Além disso, diz, há o fator político em jogo. O presidente Lula já sinalizou que não pretende adotar novos pacotes de ajuste fiscal, o que pode aumentar a pressão sobre o Banco Central.
Sem um compromisso mais firme com a responsabilidade fiscal, os juros altos se tornam uma necessidade para conter a volatilidade e evitar uma fuga de capitais, disse o professor.
O papel da China
A China cumpre um papel determinante no jogo geopolítico. O país mantém sua política monetária estável, enquanto reforça a presença como maior fornecedor global.
Com tarifas comerciais cada vez mais agressivas vindas dos Estados Unidos, Pequim tenta expandir sua rede de parcerias com países emergentes, com potencial de reconfigurar a ordem econômica internacional.
Para Eduardo Velho, "a China pode agir de forma pragmática, negociando concessões pontuais com os Estados Unidos, mas também pode se tornar mais agressiva e aprofundar a guerra comercial, o que impactaria fortemente o comércio global".
Impactos no mercado imobiliário no Brasil e em Portugal
Outra consequência está nas diferenças das taxas de juros, que impactam diretamente no custo do financiamento imobiliário no Brasil e em Portugal.
Em Portugal, o professor do Instituto Superior de Economia e Gestão da Universidade de Lisboa João Duque avalia que os juros mais baixos facilitam o acesso ao crédito habitacional.
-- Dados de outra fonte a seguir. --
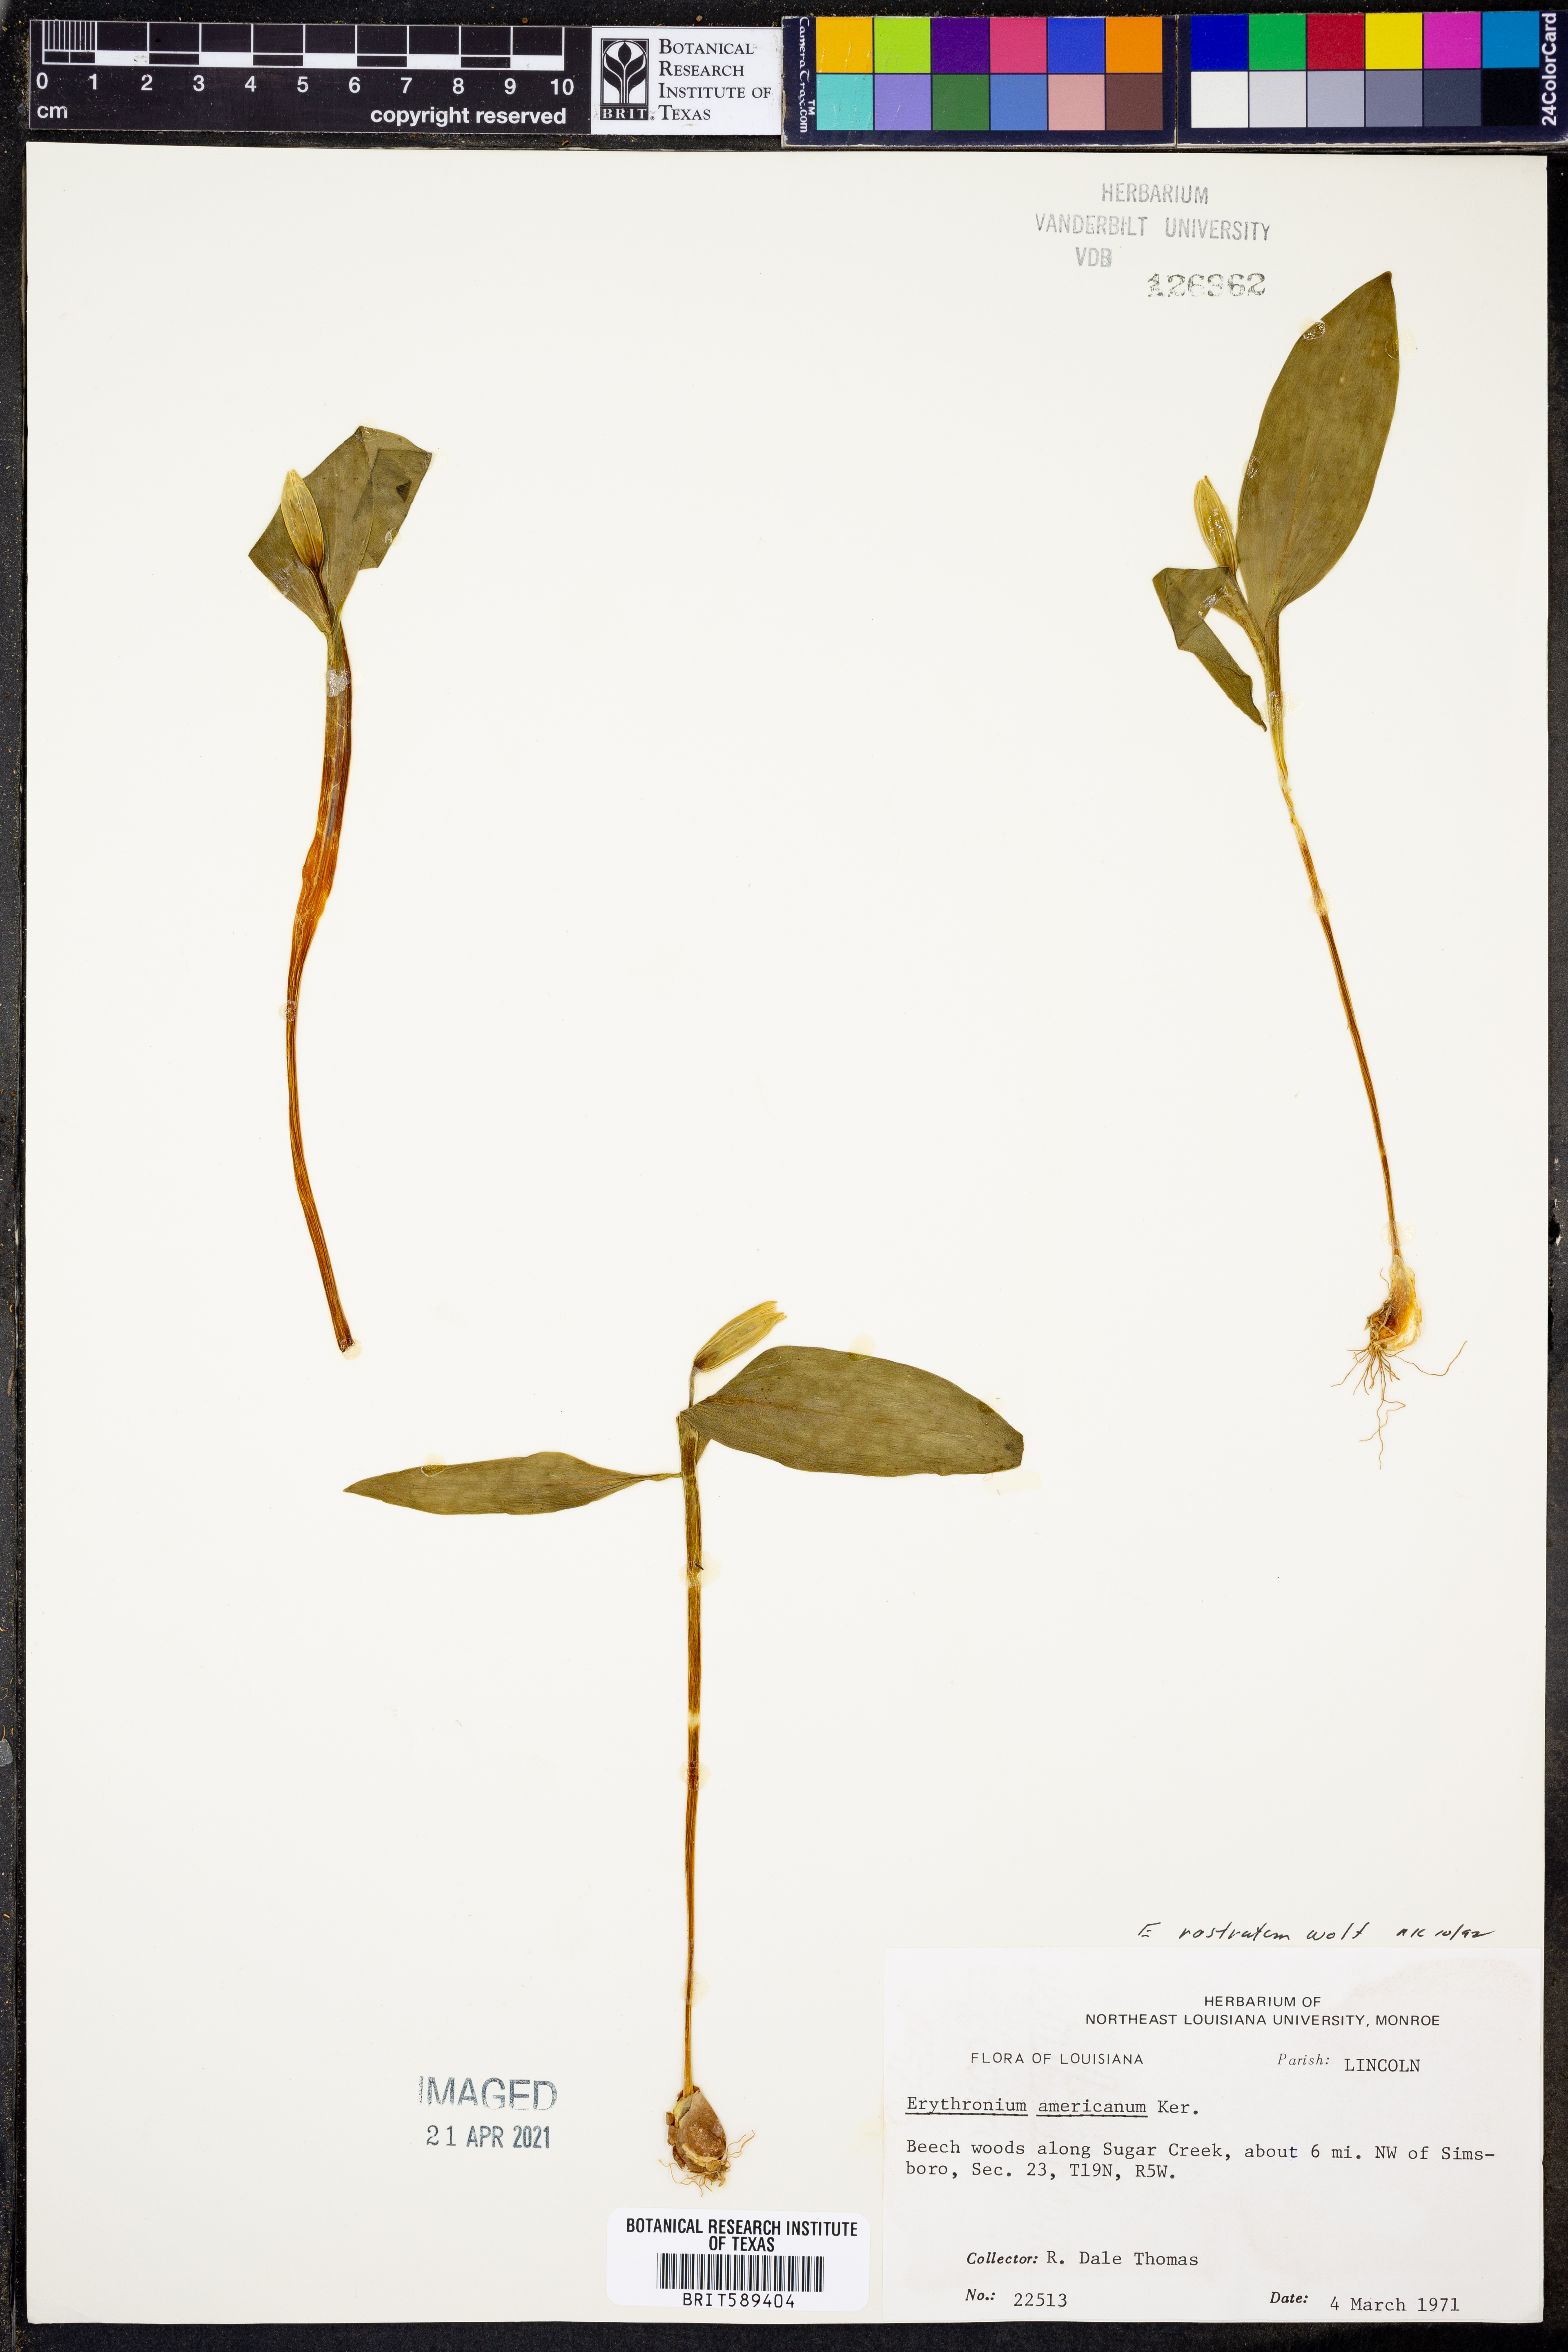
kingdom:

"O consumidor português aprendeu a migrar entre taxas fixas e variáveis, aproveitando as melhores condições do mercado", disse.
E no Brasil, para o economista Eduardo Velho, o cenário é mais complexo. "Com a Selic em patamares elevados, as taxas de financiamento imobiliário se tornam proibitivas para muitas famílias. Isso impacta negativamente a construção civil e a geração de empregos."